**YOUR TASK**
Please translate this sentence from the geoid discussion below into Spanish: "This article is supposed to be about the geoid, ideally with no undue focus on any particular author who has published research about it."

(TEXT SEGMENT)

Such a surface would be very nearly a sphere. The reason that the geoid is nearly an ellipsoid is that its shape is due to gravity plus the effect of the rotating earth. The geoid entry in Encyclopedia Britanica includes the statement "This potential function describes the combined effects of the gravitational attraction of the Earth’s mass and the centrifugal repulsion caused by the rotation of the Earth about its axis."
The first paragraph of the current wiki article is therefore misleading and confusing because (1) there is no explanation of why the earth would be an ellipsoid under the influence of gravity alone, and (2) a plumb line is always under the influence of the rotating earth and would therefore not be normal to the geoid if the geoid were due to the influence of gravity alone. I would suggest that this paragraph be changed to be more accurate. "The geoid, simply stated, is the shape that the surface of the oceans would take under the combined influence of gravity and the earth's rotational velocity." Rocket Laser Man (talk) 20:21, 14 June 2013 (UTC)
- Yes, I noticed this but decided that gravity could be interpreted to include the contribution of centrifugal force. How about we have, "The geoid, simply stated, is the shape that the surface of the oceans would take under the combined influence of gravity and centrifugal force due the earth's rotation."? Martin Hogbin (talk) 00:35, 15 June 2013 (UTC)
The work of Vaníček
I notice that a 'partisan' tag has been added to the section on the work of Vaníček. Vaníček's work is reported in what, by most standards, would be considered reliable sources and thus should be included here.
- This article is supposed to be about the geoid, ideally with no undue focus on any particular author who has published research about it. I suggest removing that section if it cannot be enlarged to encompass a worldwide view. Fgnievinski (talk) 22:08, 18 June 2014 (UTC)
Criticism of Article.

(End TEXT SEGMENT)
(RECORDED INFORMATION)

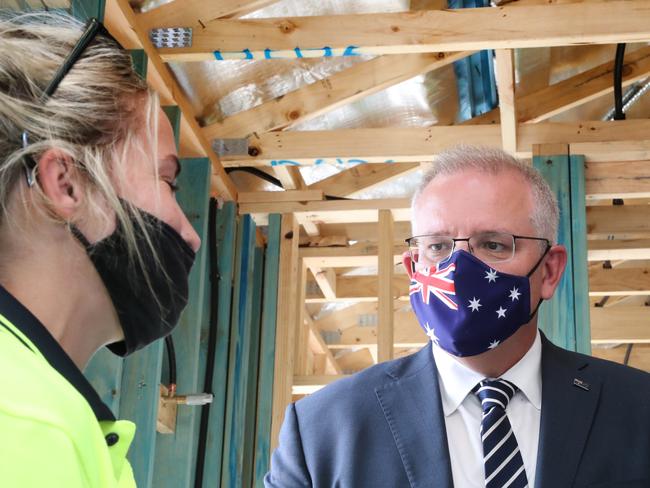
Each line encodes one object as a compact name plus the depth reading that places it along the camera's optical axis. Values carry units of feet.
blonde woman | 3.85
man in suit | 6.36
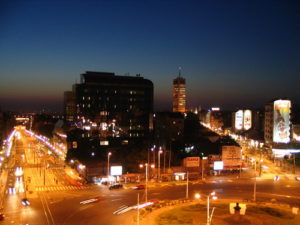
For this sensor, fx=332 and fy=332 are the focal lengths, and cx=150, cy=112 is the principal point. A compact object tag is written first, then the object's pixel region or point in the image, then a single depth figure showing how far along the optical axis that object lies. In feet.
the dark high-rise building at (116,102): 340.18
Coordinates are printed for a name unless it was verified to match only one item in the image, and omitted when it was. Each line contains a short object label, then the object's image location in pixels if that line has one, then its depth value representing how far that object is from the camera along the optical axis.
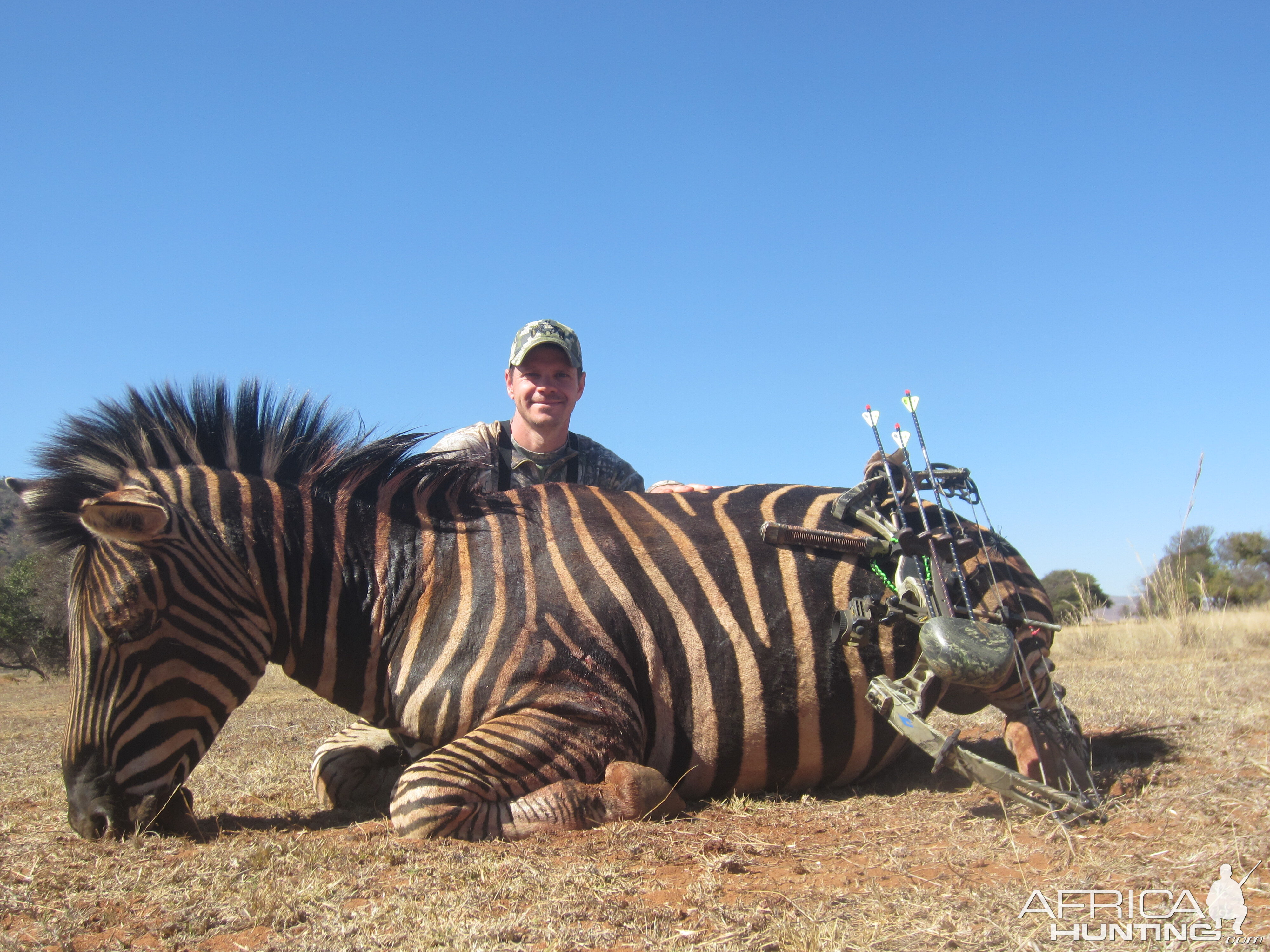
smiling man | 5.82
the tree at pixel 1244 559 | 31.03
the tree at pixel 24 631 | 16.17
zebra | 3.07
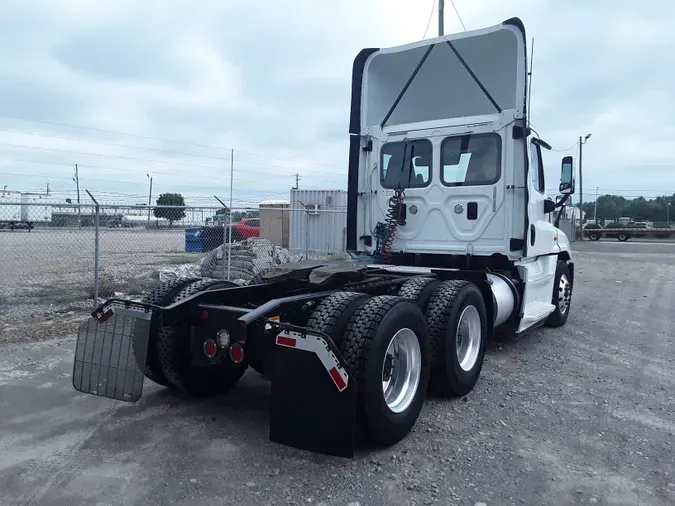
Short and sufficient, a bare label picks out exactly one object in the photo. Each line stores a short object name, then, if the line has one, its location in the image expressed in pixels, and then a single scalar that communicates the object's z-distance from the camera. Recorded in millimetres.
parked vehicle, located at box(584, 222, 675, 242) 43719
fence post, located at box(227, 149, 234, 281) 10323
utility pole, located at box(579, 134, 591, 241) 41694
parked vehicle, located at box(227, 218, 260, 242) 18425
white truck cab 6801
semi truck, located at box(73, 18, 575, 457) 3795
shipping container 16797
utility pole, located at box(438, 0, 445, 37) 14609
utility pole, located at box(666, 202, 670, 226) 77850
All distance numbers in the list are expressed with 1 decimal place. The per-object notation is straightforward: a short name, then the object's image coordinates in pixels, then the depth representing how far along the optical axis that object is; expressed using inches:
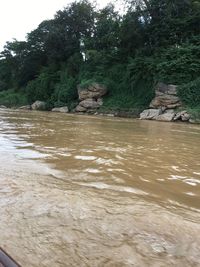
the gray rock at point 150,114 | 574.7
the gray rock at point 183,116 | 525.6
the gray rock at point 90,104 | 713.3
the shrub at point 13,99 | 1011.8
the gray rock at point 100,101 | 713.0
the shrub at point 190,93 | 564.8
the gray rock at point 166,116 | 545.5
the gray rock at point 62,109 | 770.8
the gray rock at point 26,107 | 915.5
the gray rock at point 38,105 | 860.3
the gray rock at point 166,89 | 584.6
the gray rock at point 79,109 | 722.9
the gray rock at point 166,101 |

(End RECORDED INFORMATION)

**SOLUTION FOR THIS TASK**
Se supone que este artículo trata sobre el geoide, idealmente sin un énfasis indebido en ningún autor en particular que haya publicado investigaciones sobre él.